Your goal => Nothing outside the stretch is wanted. Repeat exactly the lines of the listing below from the one that contains "Figure 2. Notch2" through the one that contains "Table 1. d 9", both ends included.

** Materials provided follows **

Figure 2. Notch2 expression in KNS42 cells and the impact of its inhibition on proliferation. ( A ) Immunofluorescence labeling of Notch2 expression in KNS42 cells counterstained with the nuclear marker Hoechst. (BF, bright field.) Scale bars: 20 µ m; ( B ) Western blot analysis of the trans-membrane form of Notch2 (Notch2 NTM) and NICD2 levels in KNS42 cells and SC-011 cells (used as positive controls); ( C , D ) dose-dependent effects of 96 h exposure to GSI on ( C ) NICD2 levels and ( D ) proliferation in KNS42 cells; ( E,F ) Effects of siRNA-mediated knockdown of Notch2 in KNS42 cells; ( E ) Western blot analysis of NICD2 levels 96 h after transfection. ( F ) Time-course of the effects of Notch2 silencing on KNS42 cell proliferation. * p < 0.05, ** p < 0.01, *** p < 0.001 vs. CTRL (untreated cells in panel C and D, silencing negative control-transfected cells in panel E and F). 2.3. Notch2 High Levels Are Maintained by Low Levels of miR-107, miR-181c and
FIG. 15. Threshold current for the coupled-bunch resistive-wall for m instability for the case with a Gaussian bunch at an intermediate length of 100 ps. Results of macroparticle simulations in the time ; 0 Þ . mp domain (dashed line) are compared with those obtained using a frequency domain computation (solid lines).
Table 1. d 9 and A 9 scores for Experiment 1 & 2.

** End of Materials provided **
** Materials provided follows **

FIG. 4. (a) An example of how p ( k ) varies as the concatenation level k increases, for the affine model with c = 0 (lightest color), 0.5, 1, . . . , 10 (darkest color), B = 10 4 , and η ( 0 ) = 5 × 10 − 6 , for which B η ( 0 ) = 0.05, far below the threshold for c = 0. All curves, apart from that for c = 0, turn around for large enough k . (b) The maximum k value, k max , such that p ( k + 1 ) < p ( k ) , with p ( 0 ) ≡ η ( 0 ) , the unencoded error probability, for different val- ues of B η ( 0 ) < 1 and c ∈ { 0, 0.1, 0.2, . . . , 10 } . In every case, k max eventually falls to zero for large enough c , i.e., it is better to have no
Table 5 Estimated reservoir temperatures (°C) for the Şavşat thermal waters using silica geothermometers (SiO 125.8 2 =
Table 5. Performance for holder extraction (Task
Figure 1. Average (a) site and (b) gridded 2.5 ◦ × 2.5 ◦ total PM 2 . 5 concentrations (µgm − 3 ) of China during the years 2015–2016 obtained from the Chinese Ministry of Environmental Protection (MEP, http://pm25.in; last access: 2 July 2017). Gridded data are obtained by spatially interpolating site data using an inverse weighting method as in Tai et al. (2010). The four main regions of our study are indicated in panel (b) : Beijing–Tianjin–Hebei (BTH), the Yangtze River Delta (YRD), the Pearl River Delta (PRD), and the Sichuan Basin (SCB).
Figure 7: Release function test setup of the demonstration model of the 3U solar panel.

** End of Materials provided **
** Materials provided follows **

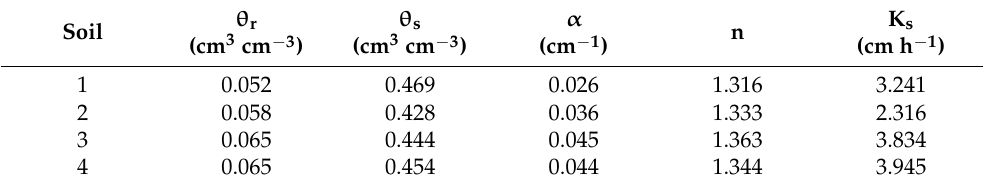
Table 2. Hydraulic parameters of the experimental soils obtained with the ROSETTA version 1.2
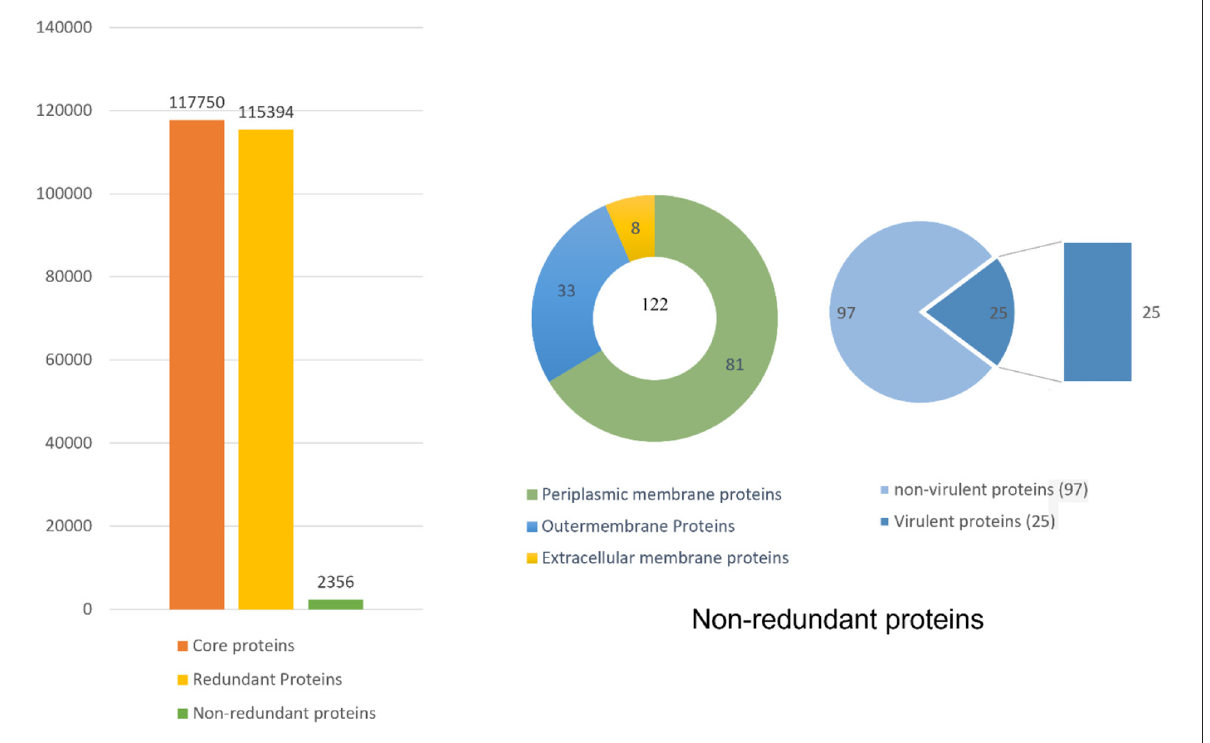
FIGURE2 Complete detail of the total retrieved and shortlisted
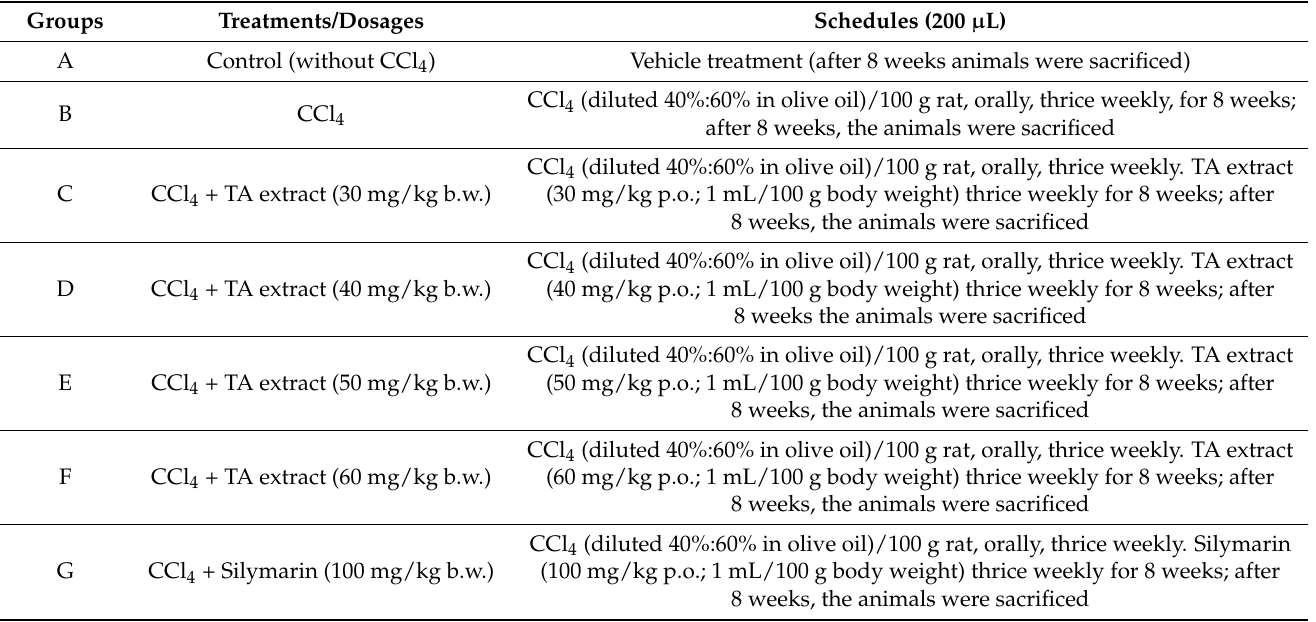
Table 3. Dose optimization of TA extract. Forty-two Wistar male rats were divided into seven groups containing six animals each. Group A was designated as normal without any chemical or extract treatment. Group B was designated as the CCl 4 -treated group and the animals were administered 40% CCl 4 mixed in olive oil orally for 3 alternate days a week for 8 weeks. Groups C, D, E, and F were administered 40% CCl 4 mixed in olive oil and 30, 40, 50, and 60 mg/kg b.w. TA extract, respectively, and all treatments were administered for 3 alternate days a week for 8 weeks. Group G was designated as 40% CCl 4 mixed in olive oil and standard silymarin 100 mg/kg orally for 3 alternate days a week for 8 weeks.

** End of Materials provided **

Task result =>
Figure 2. Notch2 expression in KNS42 cells and the impact of its inhibition on proliferation. ( A ) Immunofluorescence labeling of Notch2 expression in KNS42 cells counterstained with the nuclear marker Hoechst. (BF, bright field.) Scale bars: 20 µ m; ( B ) Western blot analysis of the trans-membrane form of Notch2 (Notch2 NTM) and NICD2 levels in KNS42 cells and SC-011 cells (used as positive controls); ( C , D ) dose-dependent effects of 96 h exposure to GSI on ( C ) NICD2 levels and ( D ) proliferation in KNS42 cells; ( E,F ) Effects of siRNA-mediated knockdown of Notch2 in KNS42 cells; ( E ) Western blot analysis of NICD2 levels 96 h after transfection. ( F ) Time-course of the effects of Notch2 silencing on KNS42 cell proliferation. * p < 0.05, ** p < 0.01, *** p < 0.001 vs. CTRL (untreated cells in panel C and D, silencing negative control-transfected cells in panel E and F). 2.3. Notch2 High Levels Are Maintained by Low Levels of miR-107, miR-181c and
FIG. 15. Threshold current for the coupled-bunch resistive-wall for m instability for the case with a Gaussian bunch at an intermediate length of 100 ps. Results of macroparticle simulations in the time ; 0 Þ . mp domain (dashed line) are compared with those obtained using a frequency domain computation (solid lines).
Table 1. d 9 and A 9 scores for Experiment 1 & 2.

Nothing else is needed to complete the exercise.